(Text zum Lesen):
§

Was ist die Beweislastumkehr im Hinweisgeberschutzgesetz?

Mitarbeiter müssen vor Ungleichbehandlung, Diskriminierung, Repressalien, einer unbegründeten Kündigung und anderen Nachteilen geschützt werden. Schon jetzt gibt es mit dem Maßregelungsverbot gemäß § 612a BGB ein Gesetz, das Mitarbeiter vor Repressalien durch den Arbeitgeber schützen soll.

Im Fall von Whistleblowing ist das besonders wichtig. Die Aufdeckung von Missständen und Gesetzesverstößen führt nicht selten zu Nachteilen für einzelne Mitarbeiter oder das Unternehmen, weshalb Whistleblower womöglich Vergeltungsmaßnahmen zu fürchten haben. Das können eine Kündigung, Versetzung oder Repressalien sein. Die Beweislastumkehr soll Whistleblower vor Nachteilen schützen, die ihnen aufgrund ihrer Meldung entstehen.

§

(Aufgelistete Einträge):
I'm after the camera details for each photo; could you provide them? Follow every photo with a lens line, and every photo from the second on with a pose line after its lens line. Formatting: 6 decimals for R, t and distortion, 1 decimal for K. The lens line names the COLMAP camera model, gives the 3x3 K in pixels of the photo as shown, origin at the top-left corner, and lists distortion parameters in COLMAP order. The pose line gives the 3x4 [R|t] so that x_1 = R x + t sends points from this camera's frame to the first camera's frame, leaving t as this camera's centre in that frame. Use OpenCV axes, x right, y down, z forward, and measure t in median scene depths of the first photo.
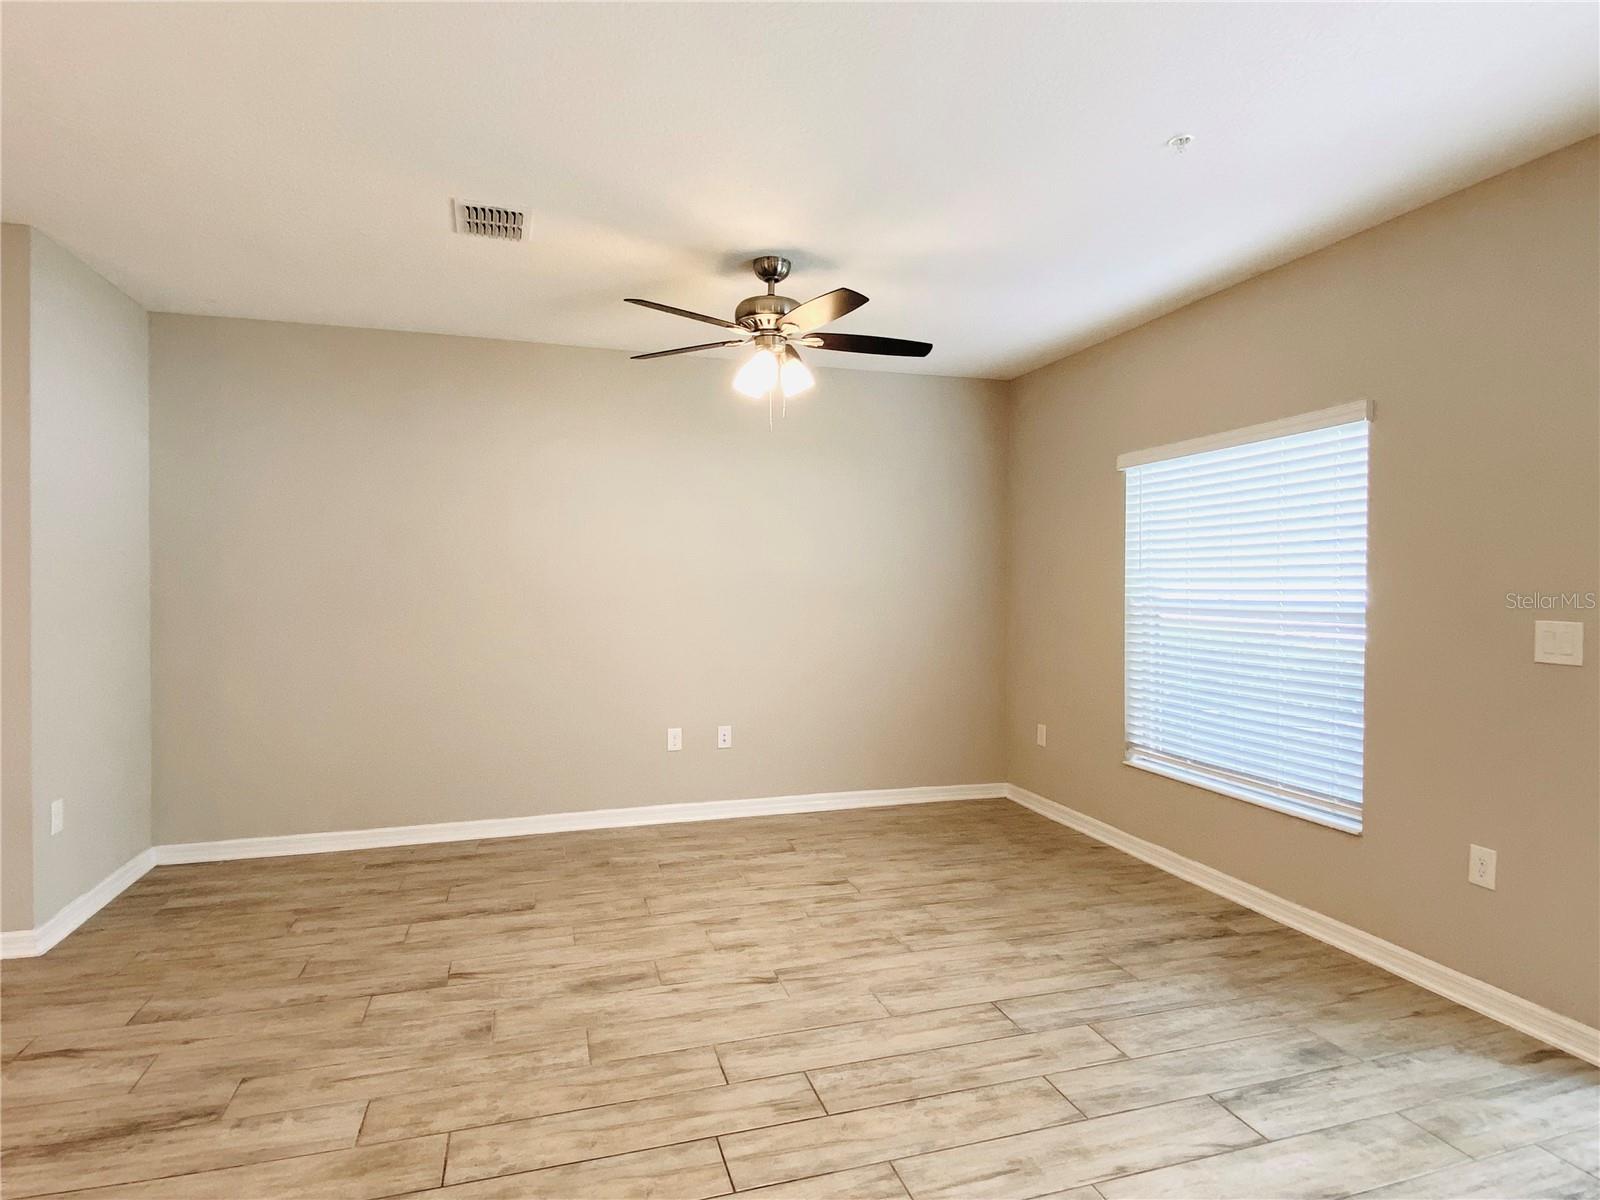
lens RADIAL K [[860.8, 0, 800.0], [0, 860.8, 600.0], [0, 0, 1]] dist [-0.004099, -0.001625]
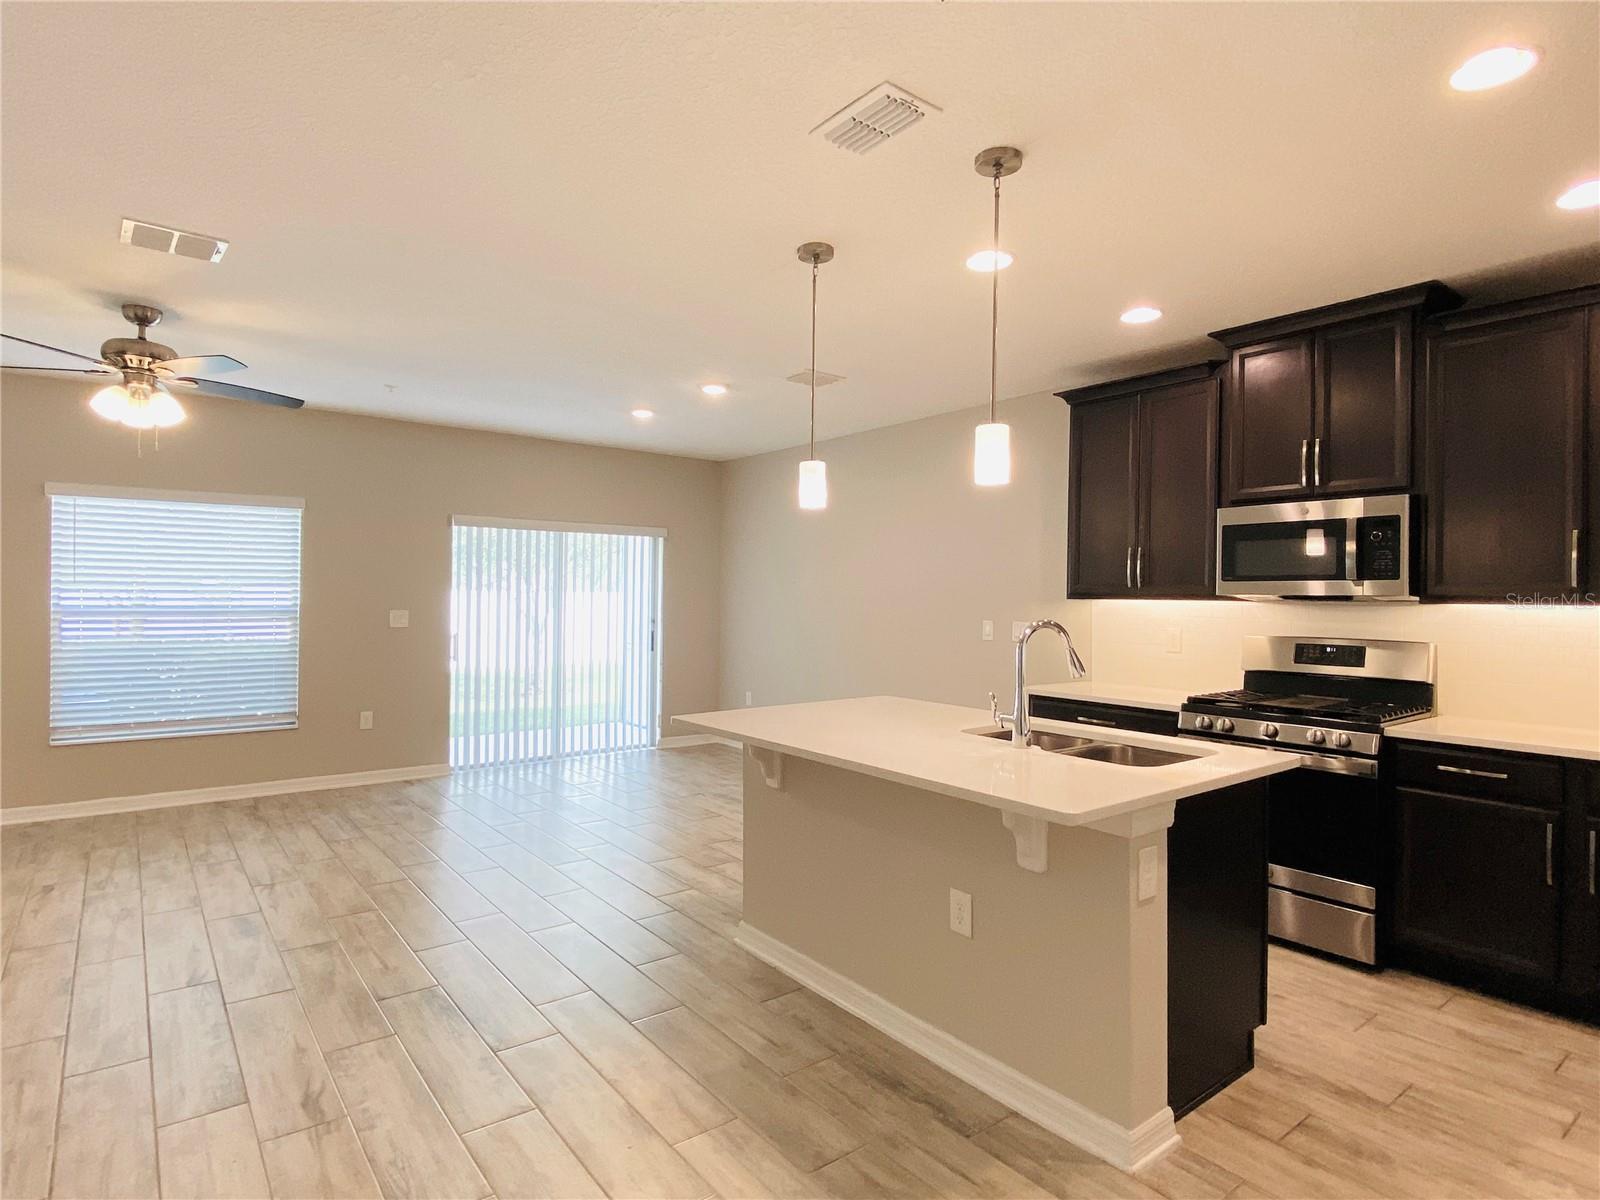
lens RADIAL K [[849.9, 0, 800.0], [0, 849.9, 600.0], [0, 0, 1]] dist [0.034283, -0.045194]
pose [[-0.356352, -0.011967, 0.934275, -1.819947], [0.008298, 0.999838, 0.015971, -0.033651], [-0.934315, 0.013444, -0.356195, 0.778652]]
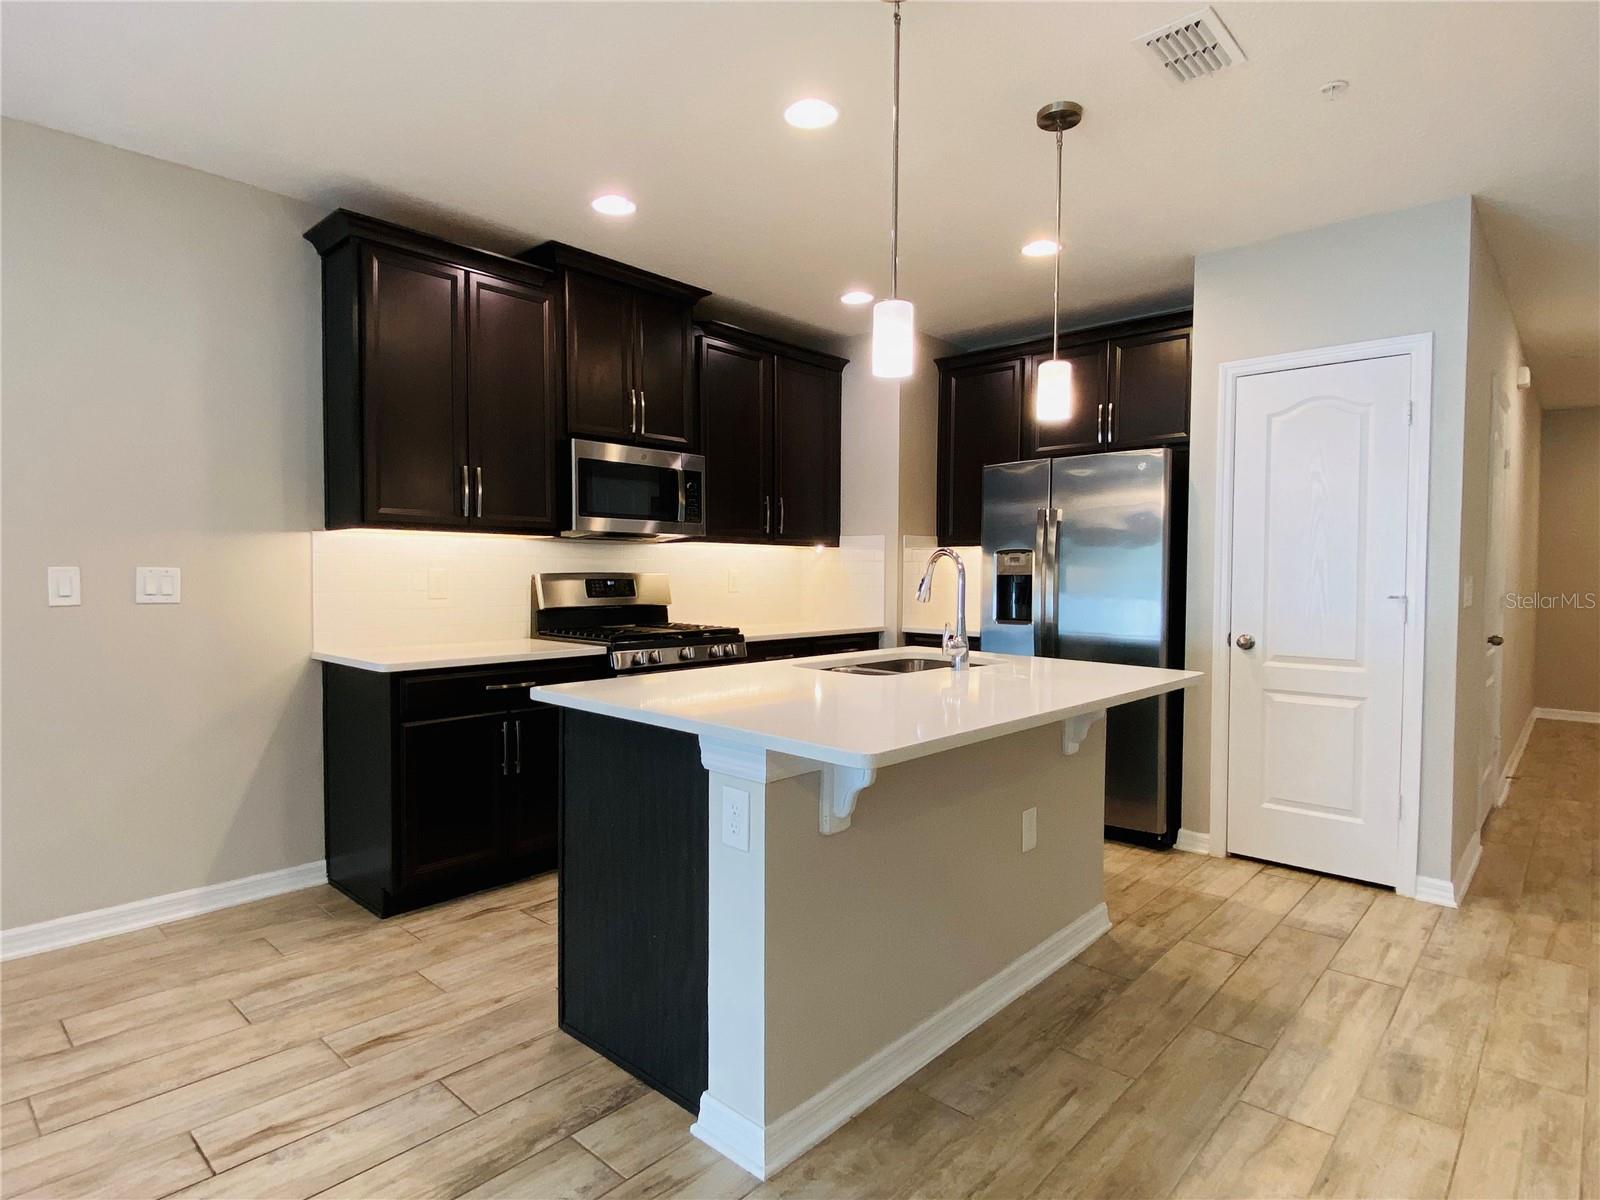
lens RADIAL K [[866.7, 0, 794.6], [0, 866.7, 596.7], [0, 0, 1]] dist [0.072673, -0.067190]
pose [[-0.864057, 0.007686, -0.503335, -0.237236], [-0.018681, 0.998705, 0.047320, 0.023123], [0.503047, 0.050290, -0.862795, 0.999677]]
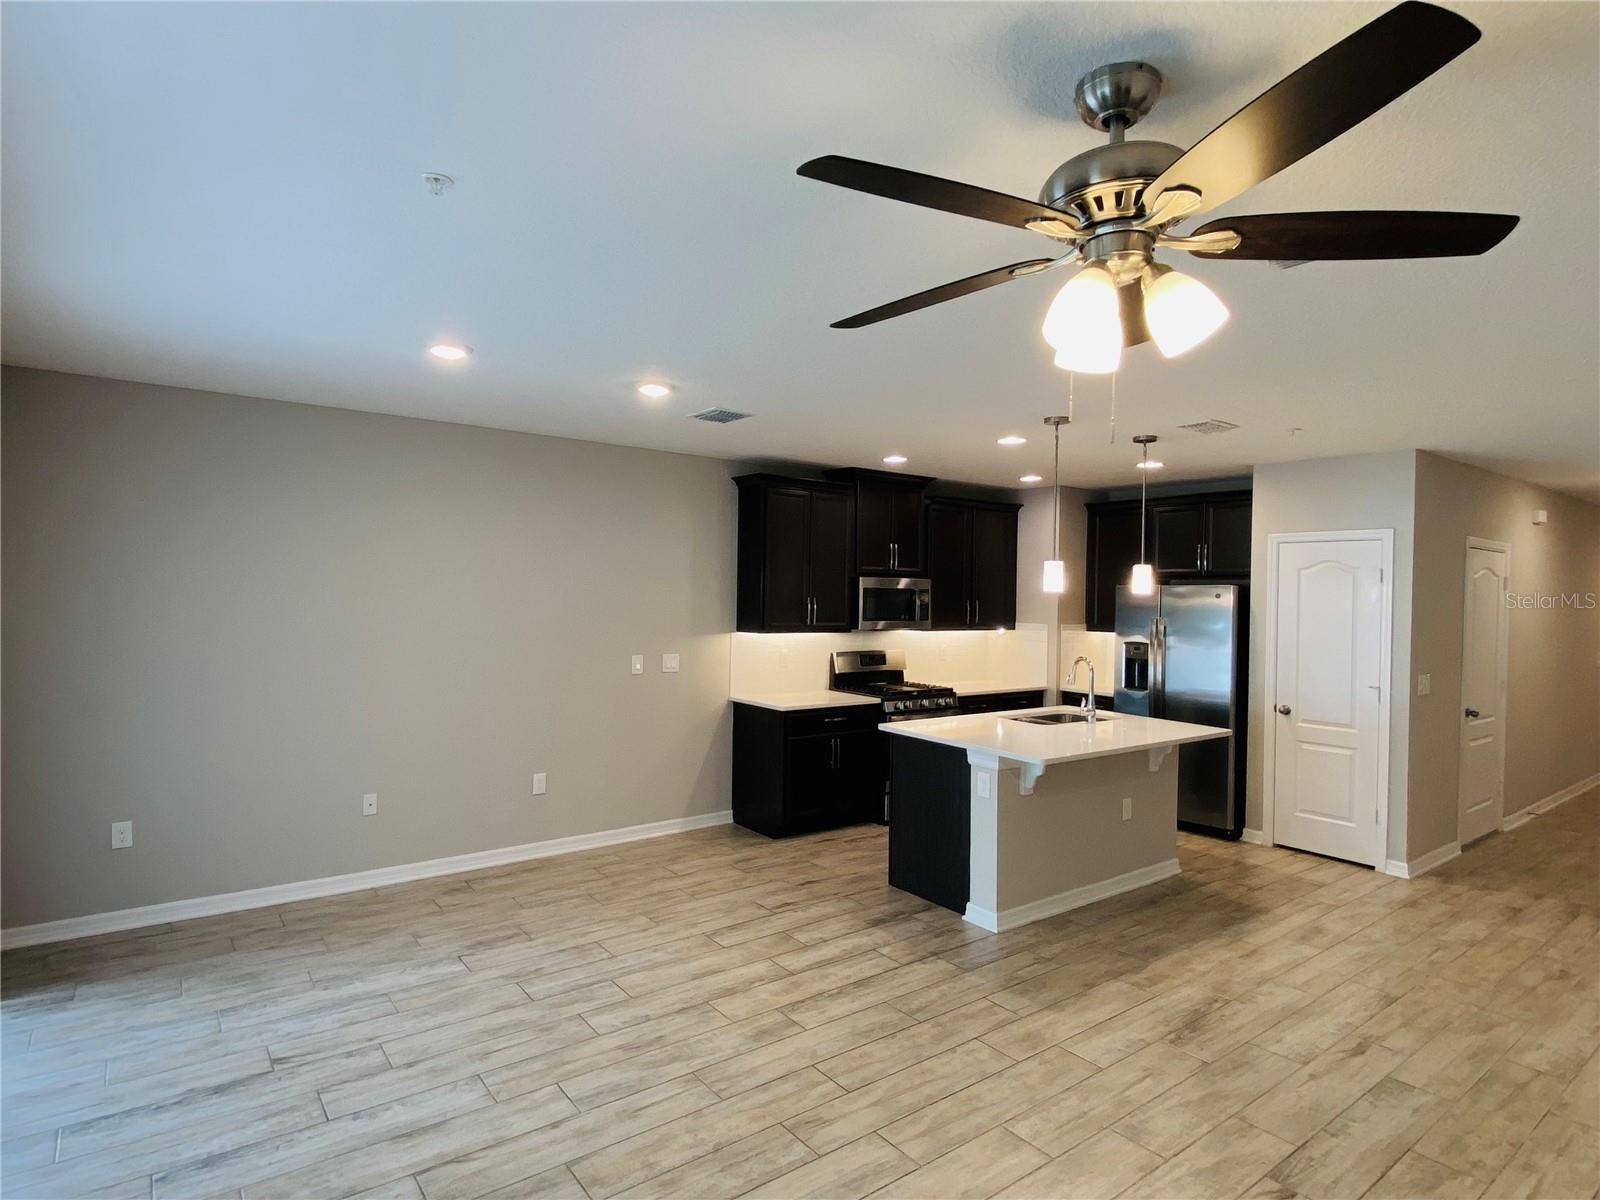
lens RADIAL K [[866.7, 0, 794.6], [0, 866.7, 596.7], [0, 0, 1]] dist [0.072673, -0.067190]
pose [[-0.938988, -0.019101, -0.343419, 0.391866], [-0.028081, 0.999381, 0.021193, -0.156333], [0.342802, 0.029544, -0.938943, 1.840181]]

§

Schreib aus dem Text zur Beweislastumkehr die Stelle zwischen „Was ist die“ und „Arbeitgeber schützen soll.“ Wort für Wort ab, beide eingeschlossen. Die Einträge stammen aus einer anderen Quelle.

Was ist die Beweislastumkehr im Hinweisgeberschutzgesetz?

Mitarbeiter müssen vor Ungleichbehandlung, Diskriminierung, Repressalien, einer unbegründeten Kündigung und anderen Nachteilen geschützt werden. Schon jetzt gibt es mit dem Maßregelungsverbot gemäß § 612a BGB ein Gesetz, das Mitarbeiter vor Repressalien durch den Arbeitgeber schützen soll.